Na dzień dzisiejszy doorenbosy nadal dzielnie się trzymają zielone jak w lipcu
Za to zwykła brzoza już nabiera jesiennych barw, prawie w połowie żółta.
Mój Mariken przez większą część roku nieśmiało spogląda z rabaty, gwiazdą staje się w październiku, ale krótko... może tydzień, czasem dwa jak jest bezwietrzna pogoda... a czasem to nie zdąży wogóle się przebarwić jak mrozek posmera Mam go na tej rabacie z 3 rok chyba
Dobrze pamiętasz hakuro poszły do nieba... dwie zimy za sobą mają już ambrowce... pierwszą zniosły bardzo źle, obudziły się dopiero w maju (3 z 4 sztuk) kolejna zima znośna, ale i tak gałązki podmarzły im trochę mimo okrywania... mam nadzieje, że trzecią przejdą bez uszczerbku, no to już nie takie maluszki przecie
Dodam, że na dziś ambrowce nadal zielone... obfoce jak pięknie się przebarwią
Nie zastanawiałam się nigdy tym
Z moich dzisiejszych obserwacji Na dzień 23 października doorenbosy nadal zielone, zwykła brzoza w połowie prawie żółta
ogród śliczny jak zawsze, o każdej porze
Klonik bardzo ładny! Tyle się naoglądałam klonów palmowych na forum, że prędzej czy póżniej też kupię pewnie, tylko one chyba wrażliwe.

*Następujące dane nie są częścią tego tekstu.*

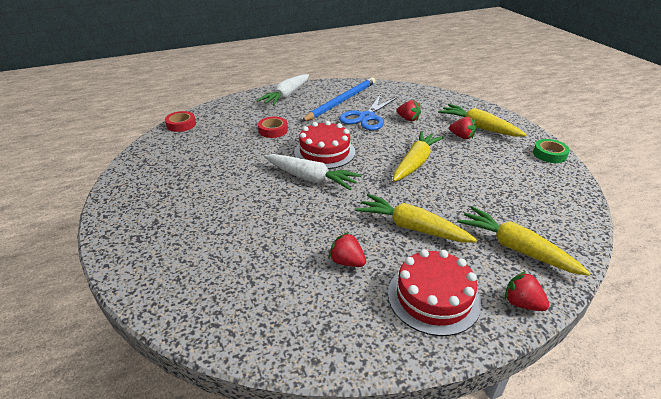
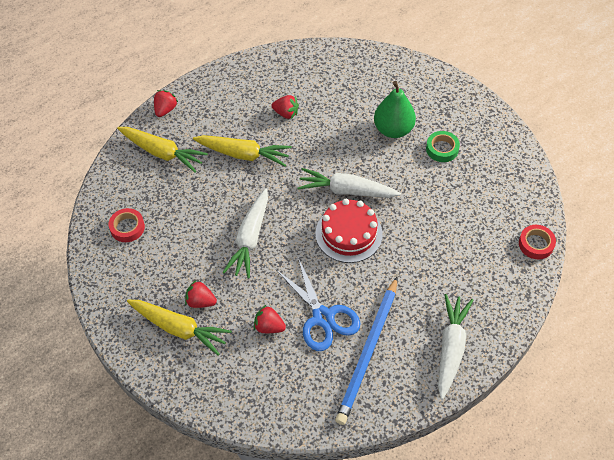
camera: 165 degrees right, 20 degrees up
red tape [258,117,288,138] -> red tape moved to [109,208,145,242]
blue scissors [339,94,398,130] -> blue scissors turned 135 degrees clockwise [276,258,360,351]
red cake [388,249,481,336] -> none
yellow carrot [393,131,444,182] -> white carrot [223,188,268,279]
red strawberry [505,271,549,311] -> red strawberry turned 90 degrees counterclockwise [154,90,178,117]
green tape [533,139,570,163] -> green tape moved to [426,131,460,162]
none -> green pear [374,81,416,138]

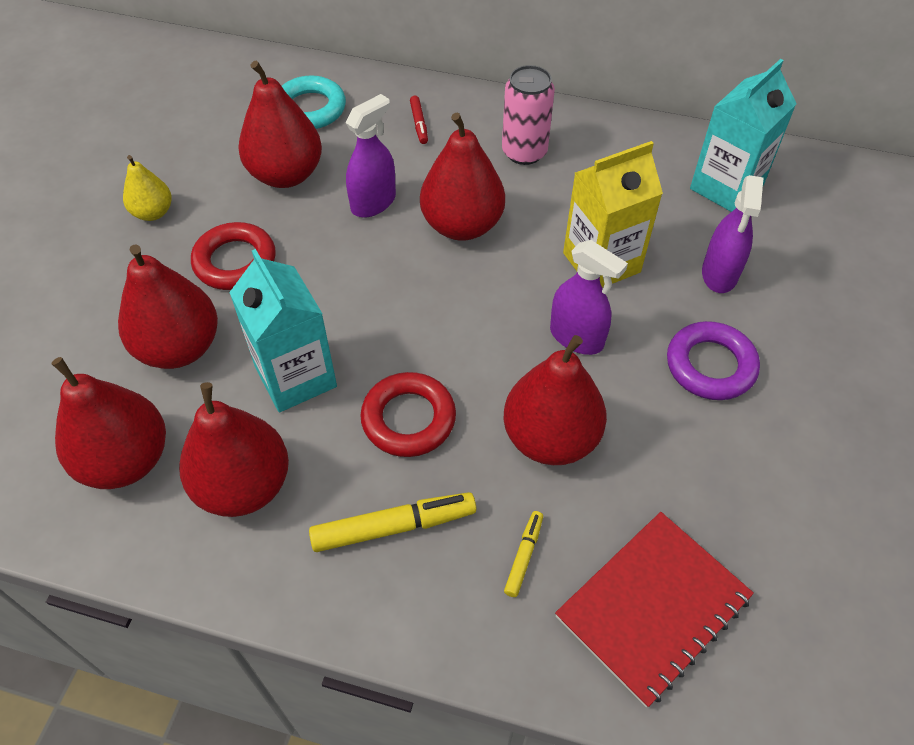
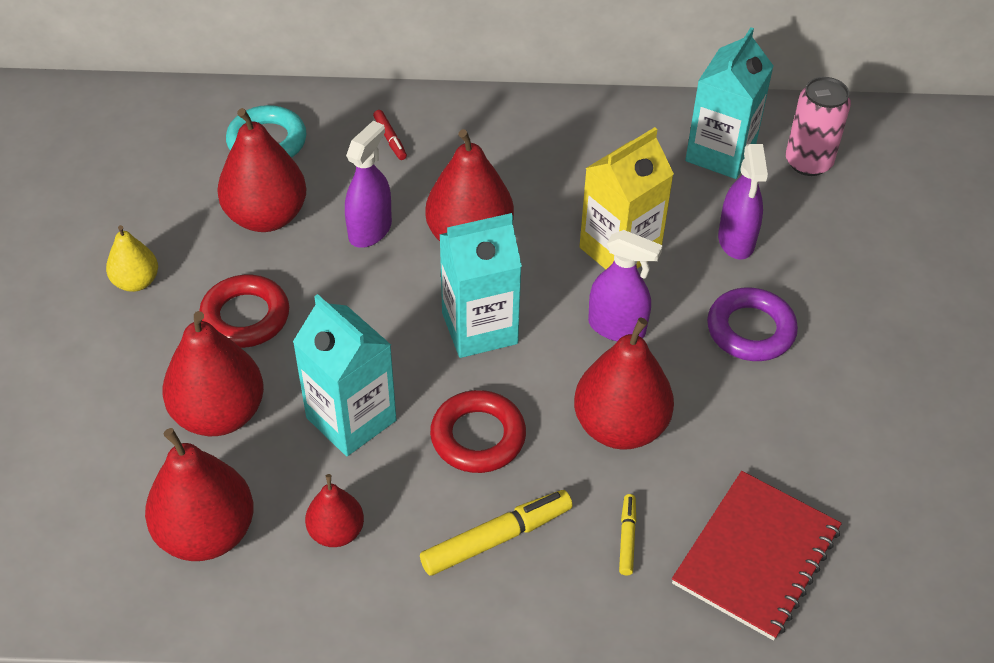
camera: 15 degrees left, 5 degrees down
red pear [179,382,289,517] -> red pear [305,474,364,547], size x0.56
pink can [502,65,555,165] -> pink can moved to [786,77,851,176]
none -> turquoise carton [439,213,522,358]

To ja czekam na zdjęcia ambrowców, to drzewko też jest na mojej liście chciejstw. A w jaki sposób okrywasz je? Ja mam catalpę, niestety jednej nocy kiedy były przymrozki, podmarzła, mam nadzieję, że nie zaszkodzi jej to na wiosnę. Czytałam, żeby okryć na zimę młode drzewko, zrobić z niego lizaka. Też w taki sposób okrywasz ambrowce?
Jakos nigdy przed tem mi twoj Mariken nie wpadl w oko.
To jest wlasnie zaleta Marikenow, ze badzo pieknie sie przebarwiaja, ale i tez bardzo krotko trzymaja liscie po przebarwieniu sie.
To trzymam kciuki, zeby ambrowce przezyly nastapna zime i na wiosne calkowicie "ozyly"
Pokazywalas juz kiedys fotki tych ambrowcow?